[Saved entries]
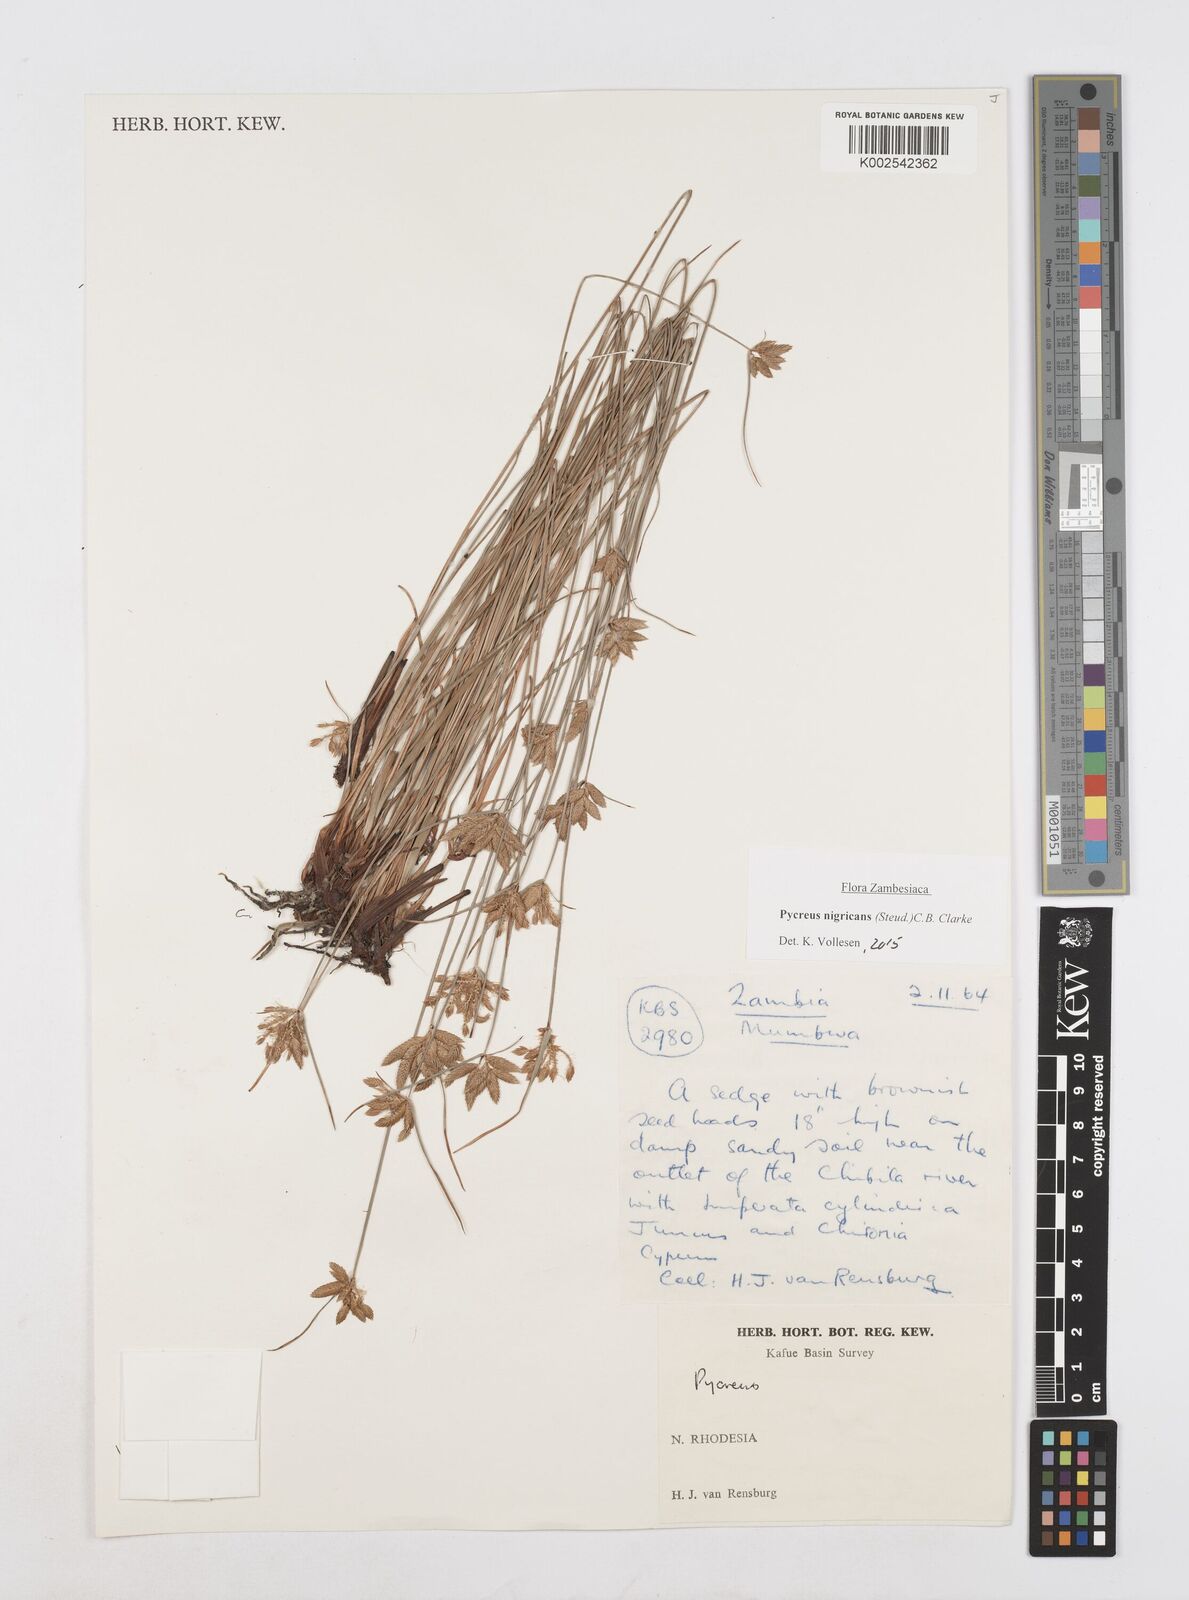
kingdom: Plantae
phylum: Tracheophyta
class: Liliopsida
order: Poales
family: Cyperaceae
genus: Cyperus
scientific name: Cyperus nigricans
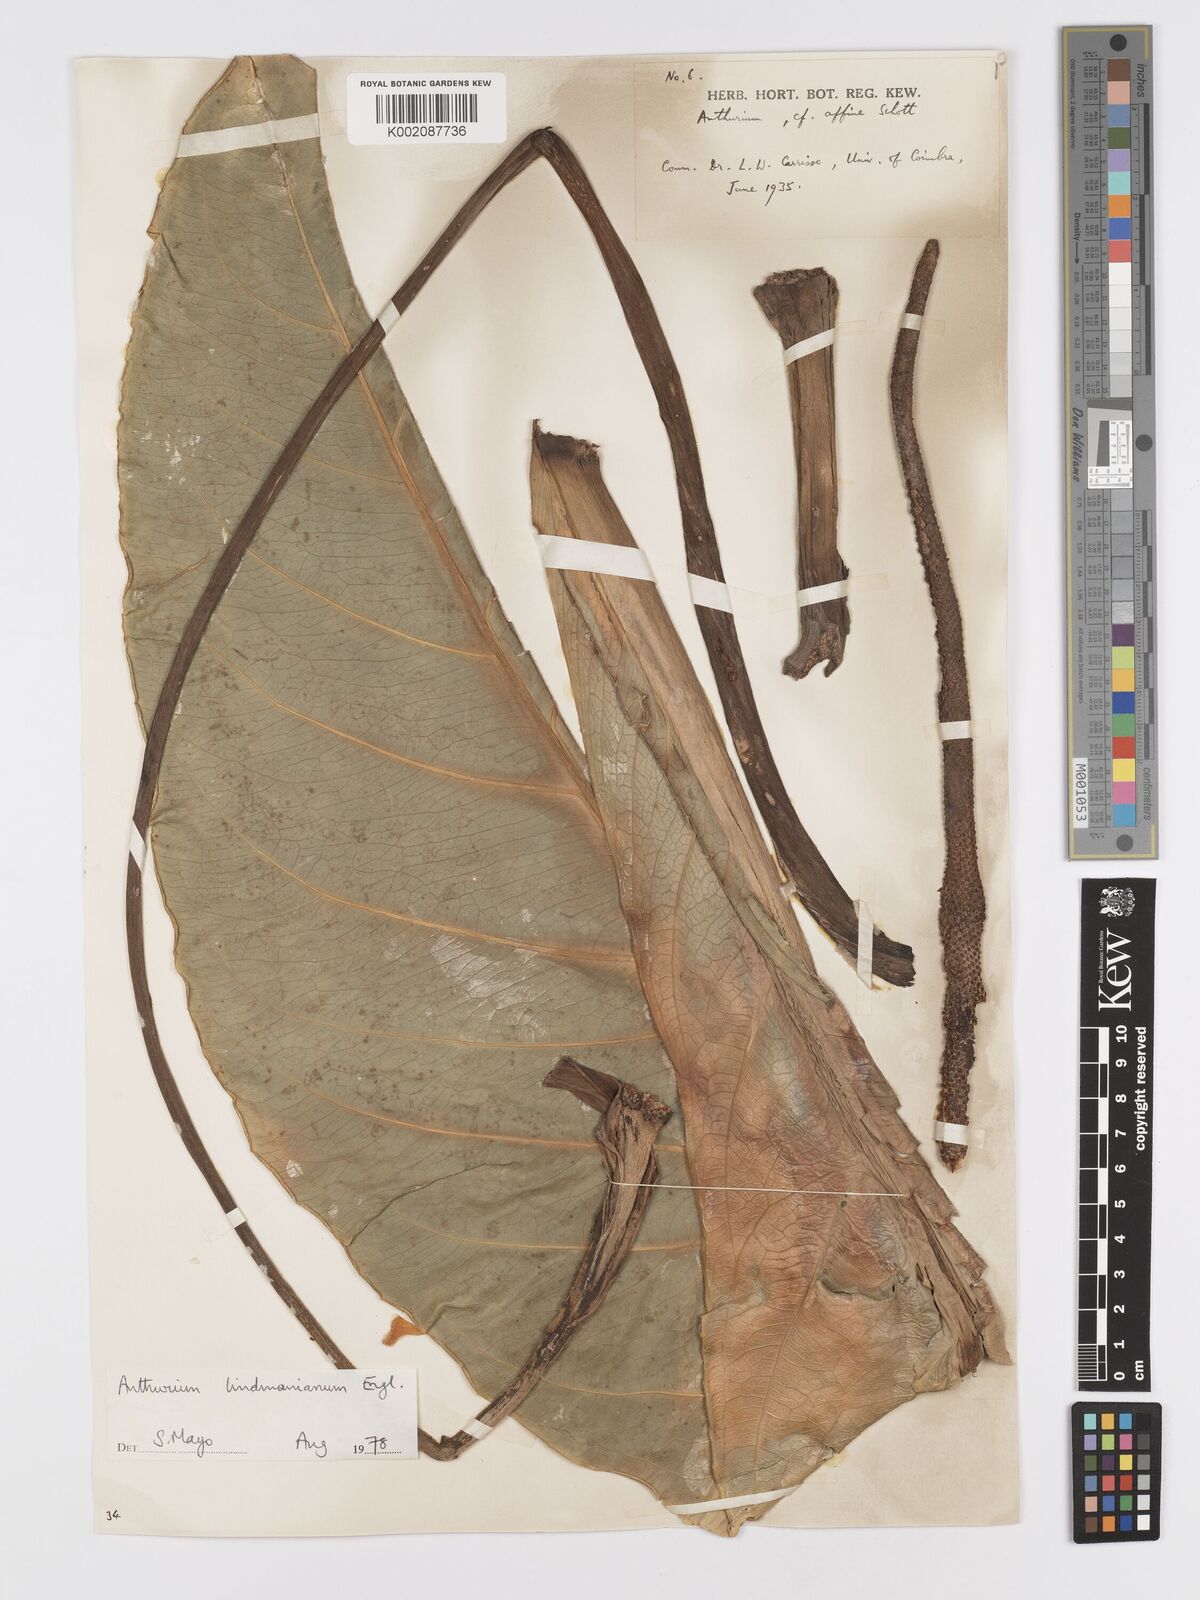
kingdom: Plantae
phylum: Tracheophyta
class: Liliopsida
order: Alismatales
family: Araceae
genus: Anthurium
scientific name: Anthurium lindmanianum
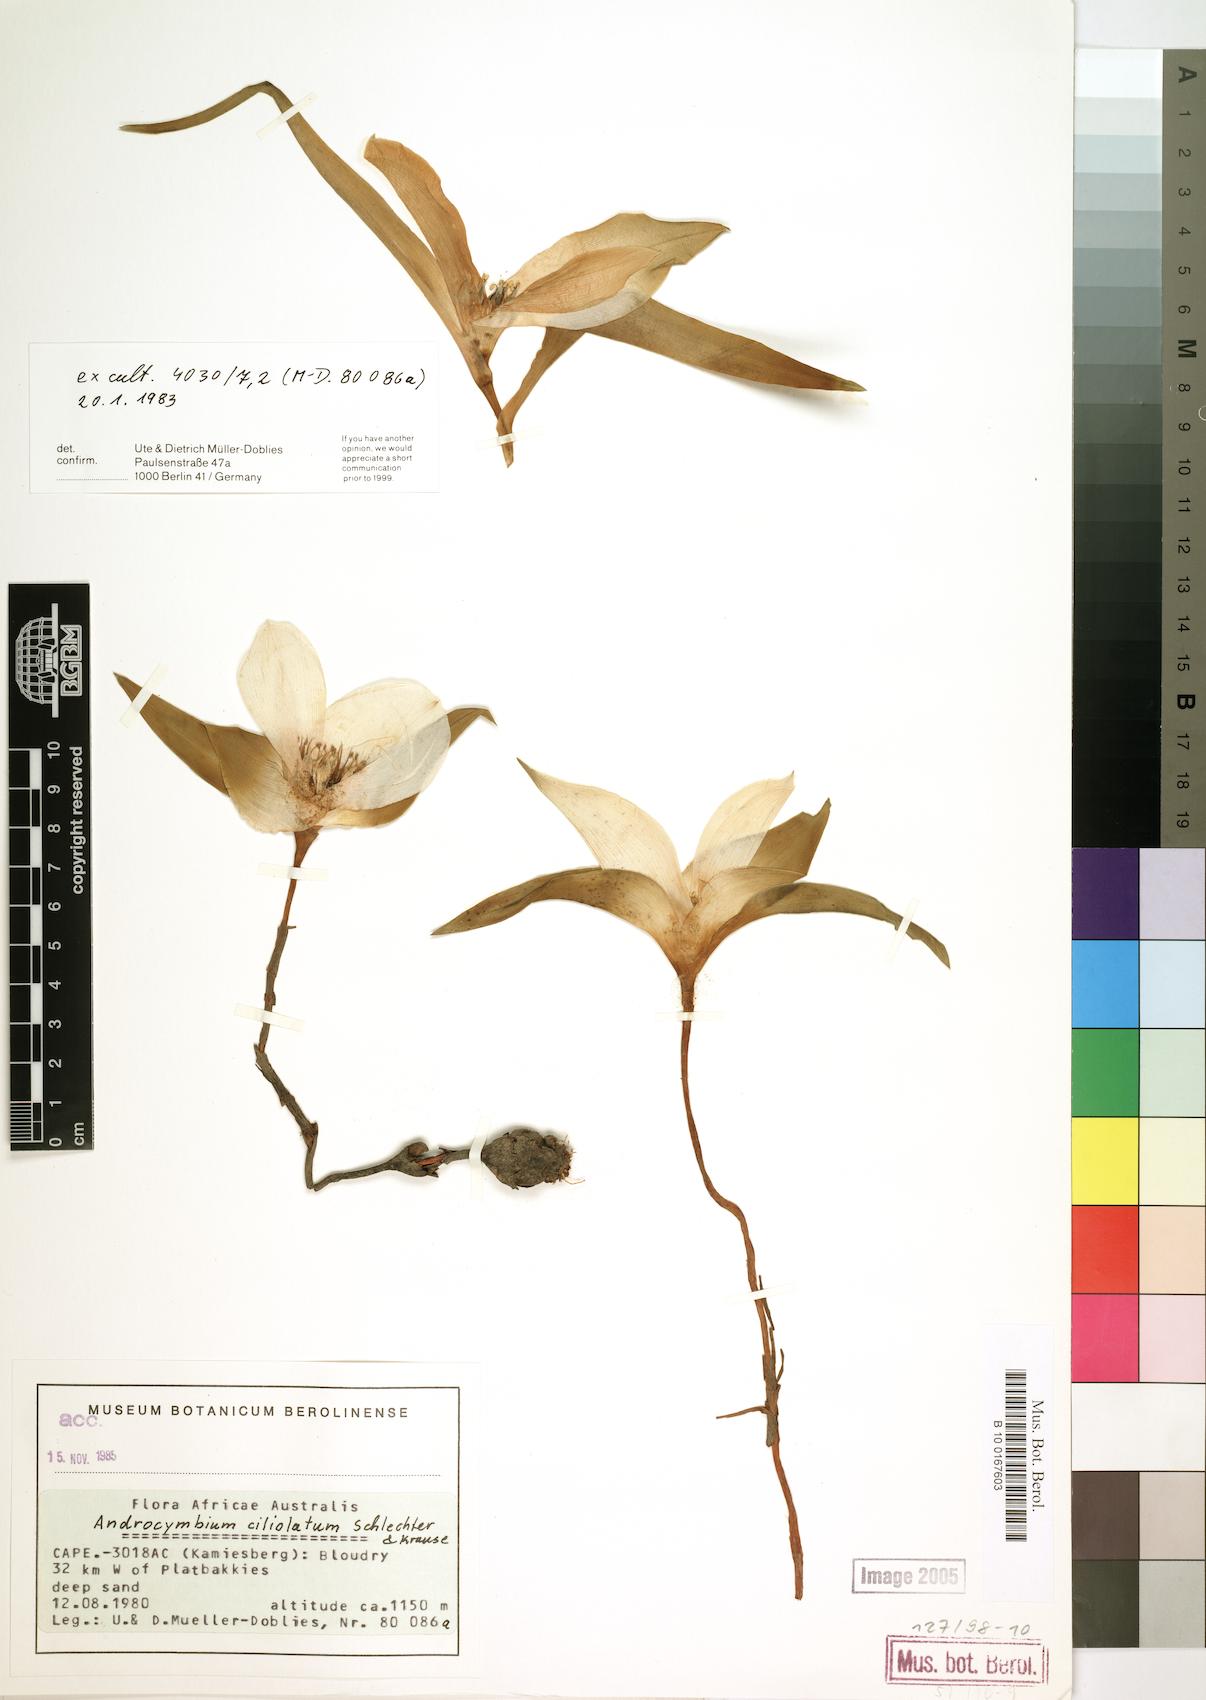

What is required
Rewrite every line of the entries above as a JSON list of strings, one string per line, skipping blank lines. Leave the pictures out.

Finished exercise
[
  "kingdom: Plantae",
  "phylum: Tracheophyta",
  "class: Liliopsida",
  "order: Poales",
  "family: Cyperaceae",
  "genus: Cyperus",
  "scientific name: Cyperus nigricans",
  "kingdom: Plantae",
  "phylum: Tracheophyta",
  "class: Liliopsida",
  "order: Alismatales",
  "family: Araceae",
  "genus: Anthurium",
  "scientific name: Anthurium lindmanianum"
]